To enable Crawl4AI, you need Crawl4AI backend server, which can be run using Docker (see docker-compose.yml
file for more details):
crawl4ai:
image: unclecode/crawl4ai:0.6.0-r2
container_name: crawl4ai
restart: unless-stopped
shm_size: 1g
ports:
- "11235:11235"
And then set the environment variables in the .env
file to point to the Crawl4AI server:
USE_CRAWL4AI_HEADLESS_BROWSER_HTML_PARSER=true
CRAWL4AI_BASE_URL=http://localhost:11235
AutoC can detect MITRE ATT&CK TTPs in the blog post content, which can be used to identify the techniques and tactics used by the threat actors.
To enable MITRE ATT&CK TTPs detection, you need to set the environment variable in the .env
file:
HF_TOKEN=<your_huggingface_token>
DETECT_MITRE_TTPS_MODEL_PATH=dvir056/mitre-ttp # Hugging Face model path for MITRE ATT&CK TTPs detection
Run the AutoC tool with the following command:
uv run python cli.py extract --help (to see the available options)
uv run python cli.py extract --url <blog_post_url>


Assuming the app .env
file is configured correctly, you can run the app using one of the following options:
For running the app locally, you'll need node
20 and npm
installed on your machine.
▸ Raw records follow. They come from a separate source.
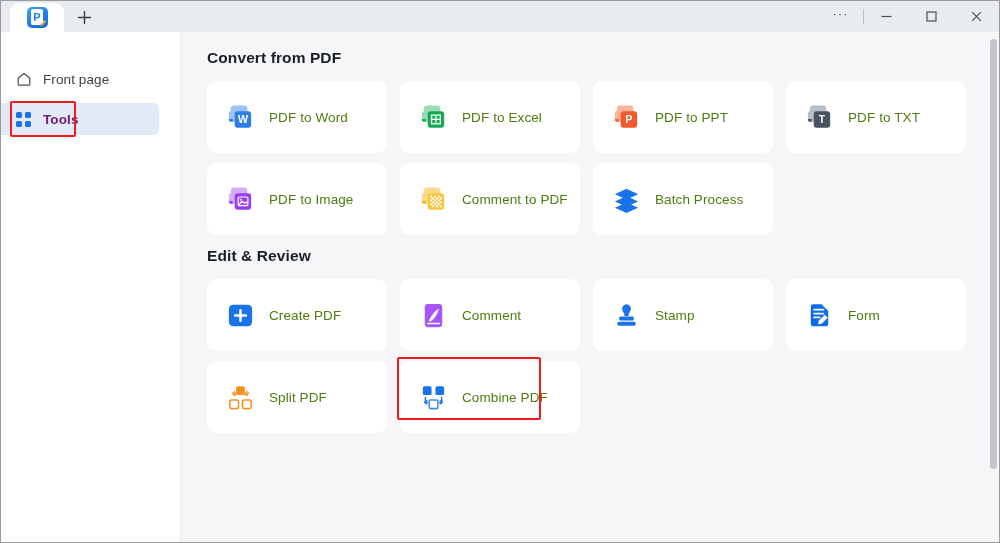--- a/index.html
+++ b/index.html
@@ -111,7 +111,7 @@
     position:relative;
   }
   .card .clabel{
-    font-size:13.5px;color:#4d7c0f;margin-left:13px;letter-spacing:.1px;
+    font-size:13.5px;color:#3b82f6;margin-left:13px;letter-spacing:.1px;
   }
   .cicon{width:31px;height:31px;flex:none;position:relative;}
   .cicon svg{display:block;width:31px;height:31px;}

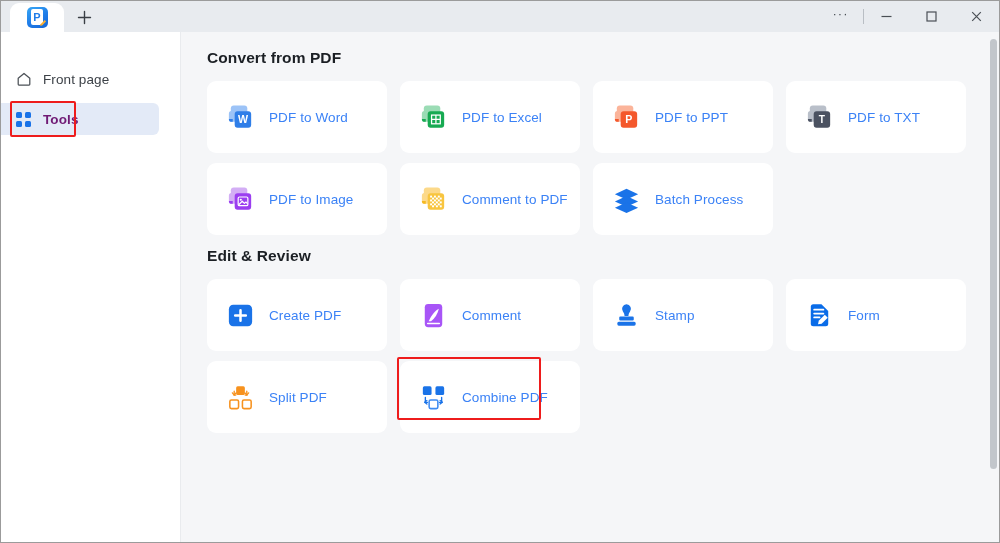--- a/index.html
+++ b/index.html
@@ -378,21 +378,6 @@
             <span class="clabel">Split PDF</span>
           </div>
 
-          <div class="card">
-            <span class="cicon">
-              <svg viewBox="0 0 32 32">
-                <rect x="5" y="4.5" width="9" height="9" rx="1.6" fill="#1a73e8"></rect>
-                <rect x="18" y="4.5" width="9" height="9" rx="1.6" fill="#1a73e8"></rect>
-                <rect x="11.5" y="18.5" width="9" height="9" rx="1.6" fill="none" stroke="#3d8bf2" stroke-width="1.6"></rect>
-                <path d="M7.6 16 v5 h2.2" fill="none" stroke="#1a73e8" stroke-width="1.4" stroke-linecap="round"></path>
-                <path d="M24.4 16 v5 h-2.2" fill="none" stroke="#1a73e8" stroke-width="1.4" stroke-linecap="round"></path>
-                <path d="M9.2 19.2 L6.8 21 L9.2 22.8" fill="none" stroke="#1a73e8" stroke-width="1.3" stroke-linecap="round" stroke-linejoin="round"></path>
-                <path d="M22.8 19.2 L25.2 21 L22.8 22.8" fill="none" stroke="#1a73e8" stroke-width="1.3" stroke-linecap="round" stroke-linejoin="round"></path>
-              </svg>
-            </span>
-            <span class="clabel">Combine PDF</span>
-            <div class="redbox" style="left:-3px;top:-4px;width:144px;height:63px;"></div>
-          </div>
 
         </div>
We recommend using nvm for managing node versions.
cd frontend
nvm use
npm install
npm run build
Once the build is complete, you can run the app using the following command from the root directory:
cd ..
uv run python -m uvicorn main:app --host 0.0.0.0 --port 8000 --workers 4
One the app is up and running, you can access it at http://localhost:8000
For development purposes, you can run the app in development mode using the following command:
Start the backend server:
uv run python -m uvicorn main:app --reload
and in a separate terminal, start the frontend development server:
cd frontend
nvm use
npm install
npm run build
npm run dev
Once the app is up and running, you can access it at http://localhost:5173

Make sure you have Claude Desktop installed, uv
package manager and Python installed on your machine.
Clone the project repository and navigate to the project directory.
Install the required Python packages using uv
.
uv sync
Edit claude desktop config file and add the following lines to the mcpServers
section:
{
"mcpServers": {
"AutoC": {
"command": "uv",
"args": [
"--directory",
"/PATH/TO/AutoC",
"run",
"mcp_server.py"
]
}
}
}
Restart the app, you should see the AutoC MCP server in the list of available MCP servers.